We see Singer's generous nature in the numerous gifts he gives to all those around him, especially Antonapoulos. Singer unwittingly fulfills one of Mick's secret desires by purchasing the radio; now she does not need to sneak into rich neighborhoods and listen under windows. It is clear through Singer's words to Antonapoulos what astounding effect music has on Mick. It is a special demonstration of the faith Mick feels in Singer; she thinks he shares her passion for music, even though she knows he is deaf: "She comes all the time now that I have a radio for them. She likes music. I wish I knew what it is she hears. She knows I am deaf but she thinks I know about music." Another striking aspect of Singer is the simplicity with which he conveys his thoughts to Antonapoulos. All the tormented visitors come and tell their woes to a very ordinary, nice man whom they have made into a sort of god simply because he listens.
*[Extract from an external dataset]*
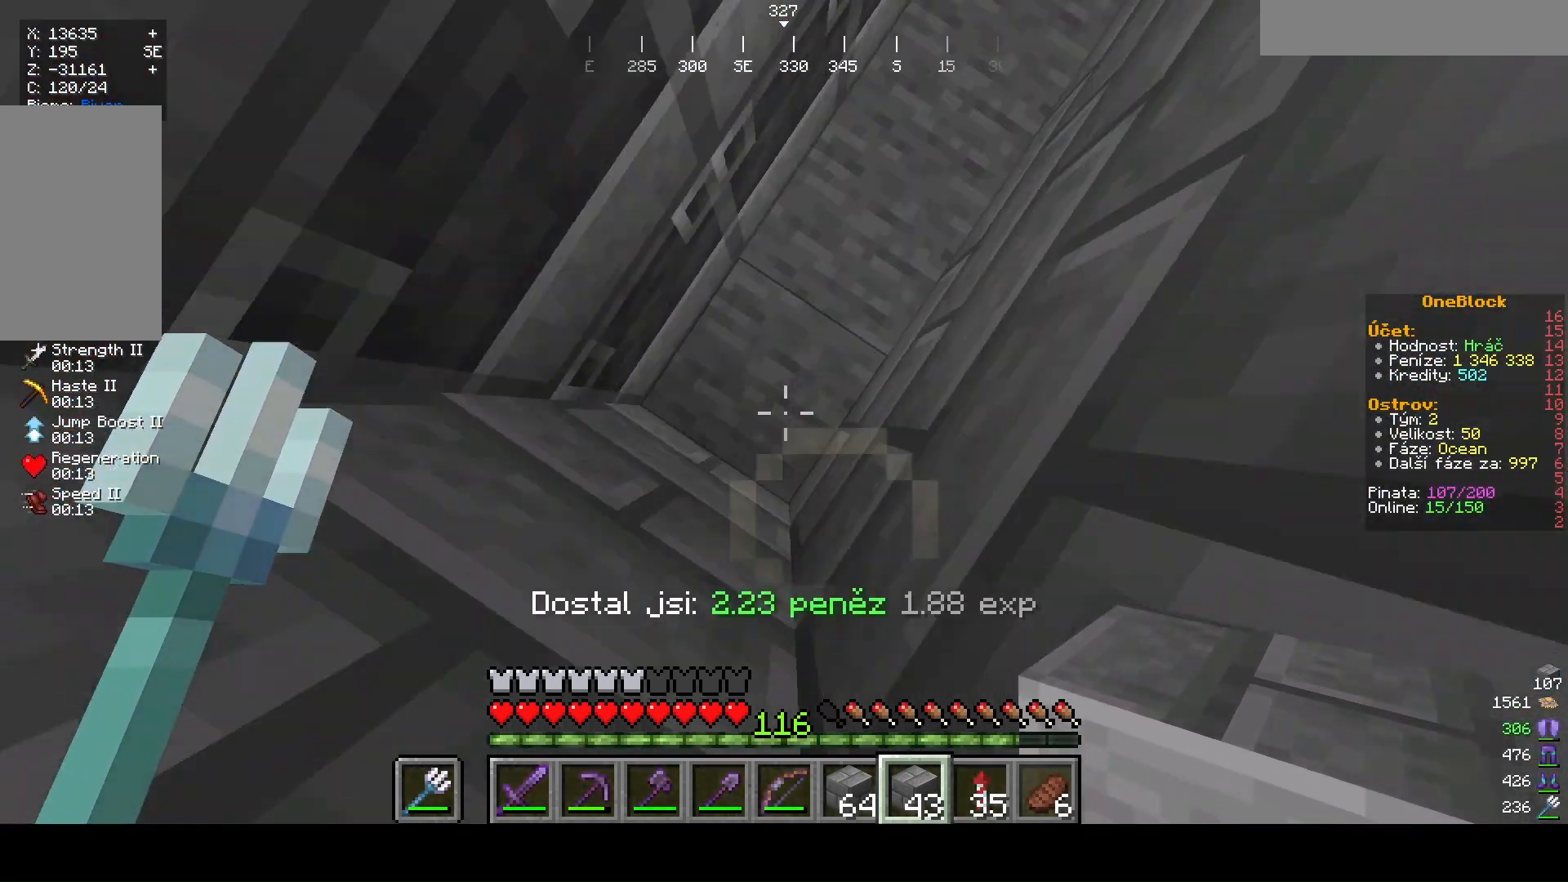
{"keys": [], "mouse": ["right"], "events": [[167, "mouse_right", "down"]]}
Singer's letter makes it clear that, despite his visitors' beliefs to the contrary, he does not understand much of what they say to him. The guests he likes best appear to be Biff and Mick, as they do not rant at him the way Dr. Copeland and Blount do; the fanaticism of the latter two even makes Singer a little frightened. Singer is baffled as to why the four guests suddenly have nothing to say when they are all put in a room together. He does not realize that they mostly need someone to listen; they are each looking for affirmation for their own private beliefs and relief from their doubts, and none is particularly interested in why the others visit Singer.